In 2006, the National Conference of State Legislature published their study, "A Guide to Long-term Care for State Policy Makers: The Long-term Care Partnership Program," which contains their findings on the long term care laws concerning this issue. As reported, there have been only less than 50,000 new policies after the program's implementation, which is low considering that there were currently 200,000 policies active before then.
The Office of Program Policy Analysis and Government Accountability or OPPAGA reports that this was probably due to the lack of general awareness of long term care in the public mind. Planning for long term care and the availability of policies that can provide solutions is most notably lacking in several states. Usually, there is no information to be found on state government websites about the Partnership Program.
Moreover, policies are not exactly very affordable, especially to low-income families. The median annual premium in 2009 was $2,005, which is high for families that have difficulties in securing their monthly budgets between food, mortgage and other expenses.

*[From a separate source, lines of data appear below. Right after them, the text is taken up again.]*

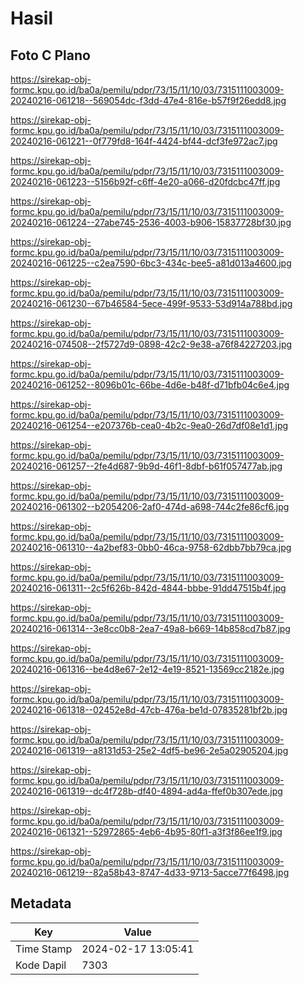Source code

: # Hasil

## Foto C Plano

https://sirekap-obj-formc.kpu.go.id/ba0a/pemilu/pdpr/73/15/11/10/03/7315111003009-20240216-061218--569054dc-f3dd-47e4-816e-b57f9f26edd8.jpg

https://sirekap-obj-formc.kpu.go.id/ba0a/pemilu/pdpr/73/15/11/10/03/7315111003009-20240216-061221--0f779fd8-164f-4424-bf44-dcf3fe972ac7.jpg

https://sirekap-obj-formc.kpu.go.id/ba0a/pemilu/pdpr/73/15/11/10/03/7315111003009-20240216-061223--5156b92f-c6ff-4e20-a066-d20fdcbc47ff.jpg

https://sirekap-obj-formc.kpu.go.id/ba0a/pemilu/pdpr/73/15/11/10/03/7315111003009-20240216-061224--27abe745-2536-4003-b906-15837728bf30.jpg

https://sirekap-obj-formc.kpu.go.id/ba0a/pemilu/pdpr/73/15/11/10/03/7315111003009-20240216-061225--c2ea7590-6bc3-434c-bee5-a81d013a4600.jpg

https://sirekap-obj-formc.kpu.go.id/ba0a/pemilu/pdpr/73/15/11/10/03/7315111003009-20240216-061230--67b46584-5ece-499f-9533-53d914a788bd.jpg

https://sirekap-obj-formc.kpu.go.id/ba0a/pemilu/pdpr/73/15/11/10/03/7315111003009-20240216-074508--2f5727d9-0898-42c2-9e38-a76f84227203.jpg

https://sirekap-obj-formc.kpu.go.id/ba0a/pemilu/pdpr/73/15/11/10/03/7315111003009-20240216-061252--8096b01c-66be-4d6e-b48f-d71bfb04c6e4.jpg

https://sirekap-obj-formc.kpu.go.id/ba0a/pemilu/pdpr/73/15/11/10/03/7315111003009-20240216-061254--e207376b-cea0-4b2c-9ea0-26d7df08e1d1.jpg

https://sirekap-obj-formc.kpu.go.id/ba0a/pemilu/pdpr/73/15/11/10/03/7315111003009-20240216-061257--2fe4d687-9b9d-46f1-8dbf-b61f057477ab.jpg

https://sirekap-obj-formc.kpu.go.id/ba0a/pemilu/pdpr/73/15/11/10/03/7315111003009-20240216-061302--b2054206-2af0-474d-a698-744c2fe86cf6.jpg

https://sirekap-obj-formc.kpu.go.id/ba0a/pemilu/pdpr/73/15/11/10/03/7315111003009-20240216-061310--4a2bef83-0bb0-46ca-9758-62dbb7bb79ca.jpg

https://sirekap-obj-formc.kpu.go.id/ba0a/pemilu/pdpr/73/15/11/10/03/7315111003009-20240216-061311--2c5f626b-842d-4844-bbbe-91dd47515b4f.jpg

https://sirekap-obj-formc.kpu.go.id/ba0a/pemilu/pdpr/73/15/11/10/03/7315111003009-20240216-061314--3e8cc0b8-2ea7-49a8-b669-14b858cd7b87.jpg

https://sirekap-obj-formc.kpu.go.id/ba0a/pemilu/pdpr/73/15/11/10/03/7315111003009-20240216-061316--be4d8e67-2e12-4e19-8521-13569cc2182e.jpg

https://sirekap-obj-formc.kpu.go.id/ba0a/pemilu/pdpr/73/15/11/10/03/7315111003009-20240216-061318--02452e8d-47cb-476a-be1d-07835281bf2b.jpg

https://sirekap-obj-formc.kpu.go.id/ba0a/pemilu/pdpr/73/15/11/10/03/7315111003009-20240216-061319--a8131d53-25e2-4df5-be96-2e5a02905204.jpg

https://sirekap-obj-formc.kpu.go.id/ba0a/pemilu/pdpr/73/15/11/10/03/7315111003009-20240216-061319--dc4f728b-df40-4894-ad4a-ffef0b307ede.jpg

https://sirekap-obj-formc.kpu.go.id/ba0a/pemilu/pdpr/73/15/11/10/03/7315111003009-20240216-061321--52972865-4eb6-4b95-80f1-a3f3f86ee1f9.jpg

https://sirekap-obj-formc.kpu.go.id/ba0a/pemilu/pdpr/73/15/11/10/03/7315111003009-20240216-061219--82a58b43-8747-4d33-9713-5acce77f6498.jpg


## Metadata

| Key        | Value               |
| ---------- | ------------------- |
| Time Stamp | 2024-02-17 13:05:41 |
| Kode Dapil | 7303                |



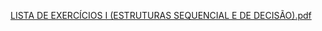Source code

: [LISTA DE EXERCÍCIOS I (ESTRUTURAS SEQUENCIAL E DE DECISÃO).pdf](https://github.com/user-attachments/files/16353444/LISTA.DE.EXERCICIOS.I.ESTRUTURAS.SEQUENCIAL.E.DE.DECISAO.pdf)
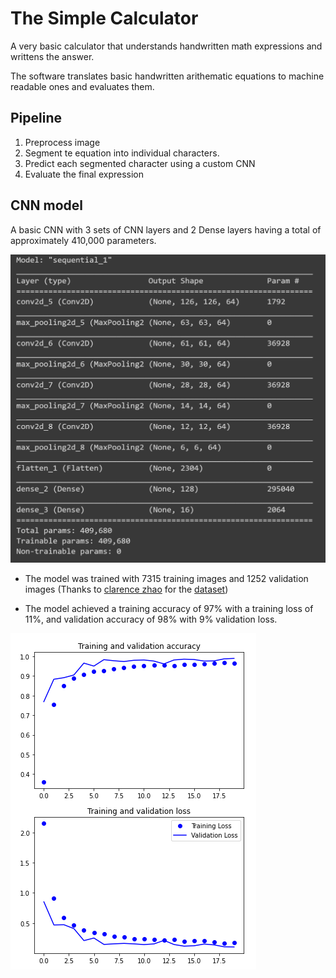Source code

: # The Simple Calculator

<p>A very basic calculator that understands handwritten math expressions and writtens the answer.</p>
<p>The software translates basic handwritten arithematic equations to machine readable ones and evaluates them.</p>

## Pipeline

<ol>
    <li>Preprocess image</li>
    <li>Segment te equation into individual characters.</li>
    <li>Predict each segmented character using a custom CNN</li>
    <li>Evaluate the final expression</li>
</ol>

## CNN model

A basic CNN with 3 sets of CNN layers and 2 Dense layers having a total of approximately 410,000 parameters.

<img src="./Details/summary.png" alt="Summary- CNN">

- The model was trained with 7315 training images and 1252 validation images (Thanks to [clarence zhao](https://www.kaggle.com/clarencezhao) for the [dataset](https://www.kaggle.com/clarencezhao/handwritten-math-symbol-dataset))

- The model achieved a training accuracy of 97% with a training loss of 11%, and validation accuracy of 98% with 9% validation loss.

<img src="./Details/stats.png" alt="Metrics- CNN">
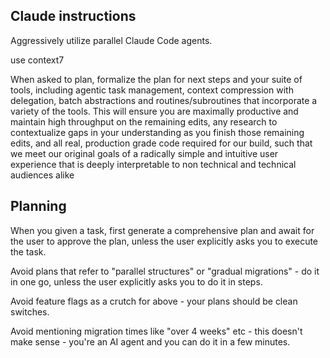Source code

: ## Claude instructions

Aggressively utilize parallel Claude Code agents.

use context7

When asked to plan, formalize the plan for next steps and your suite of tools, including agentic task management, context compression with delegation, batch abstractions and routines/subroutines that incorporate a variety of the tools. This will ensure you are maximally productive and maintain high throughput on the remaining edits, any research to contextualize gaps in your understanding as you finish those remaining edits, and all real, production grade code required for our build, such that we meet our original goals of a radically simple and intuitive user experience that is deeply interpretable to non technical and technical audiences alike

## Planning

When you given a task, first generate a comprehensive plan and await for the user to approve the plan, unless the user explicitly asks you to execute the task.

Avoid plans that refer to "parallel structures" or "gradual migrations" - do it in one go, unless the user explicitly asks you to do it in steps.

Avoid feature flags as a crutch for above - your plans should be clean switches.

Avoid mentioning migration times like "over 4 weeks" etc - this doesn't make sense - you're an AI agent and you can do it in a few minutes.
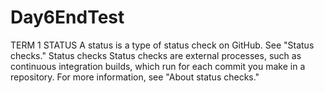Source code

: # Day6EndTest
TERM 1
STATUS 
A status is a type of status check on GitHub. See "Status checks."
Status checks
Status checks are external processes, such as continuous integration builds, which run for each commit you make in a repository. For more information, see "About status checks."
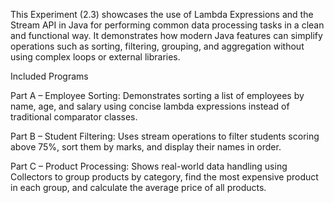 This Experiment (2.3) showcases the use of Lambda Expressions and the Stream API in Java for performing common data processing tasks in a clean and functional way.
It demonstrates how modern Java features can simplify operations such as sorting, filtering, grouping, and aggregation without using complex loops or external libraries.

Included Programs

Part A – Employee Sorting:
Demonstrates sorting a list of employees by name, age, and salary using concise lambda expressions instead of traditional comparator classes.

Part B – Student Filtering:
Uses stream operations to filter students scoring above 75%, sort them by marks, and display their names in order.

Part C – Product Processing:
Shows real-world data handling using Collectors to group products by category, find the most expensive product in each group, and calculate the average price of all products.
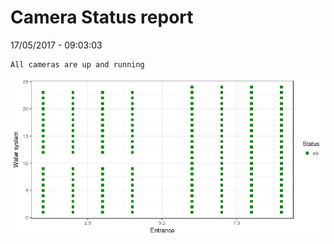 Camera Status report
================
17/05/2017 - 09:03:03

    All cameras are up and running

![](camreport_files/figure-markdown_github/unnamed-chunk-2-1.png)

It's obvious that more measures must be taken to make this Program, and long term care awareness in general, effective. Public education should be one of the most important issues that the government must tackle so that people are aware of the need and the programs that they are implementing to answer them. Adding new pages to government websites can be a start, which can explain why it's needed, and what they can get so they can really consider it. Furthermore, introducing better tax deductions that can give subsidies to buying an insurance policy may also help families be better able to accommodate the price of premiums in their budgets.
Long term care is very expensive later on, and many savings have already been rent asunder by it. Preparing for its costs through insurance policies, such as those provided by the Partnership Program, is really the best way to retire. However, more long term care laws need to be implemented for Americans to truly realize its impact in their lives.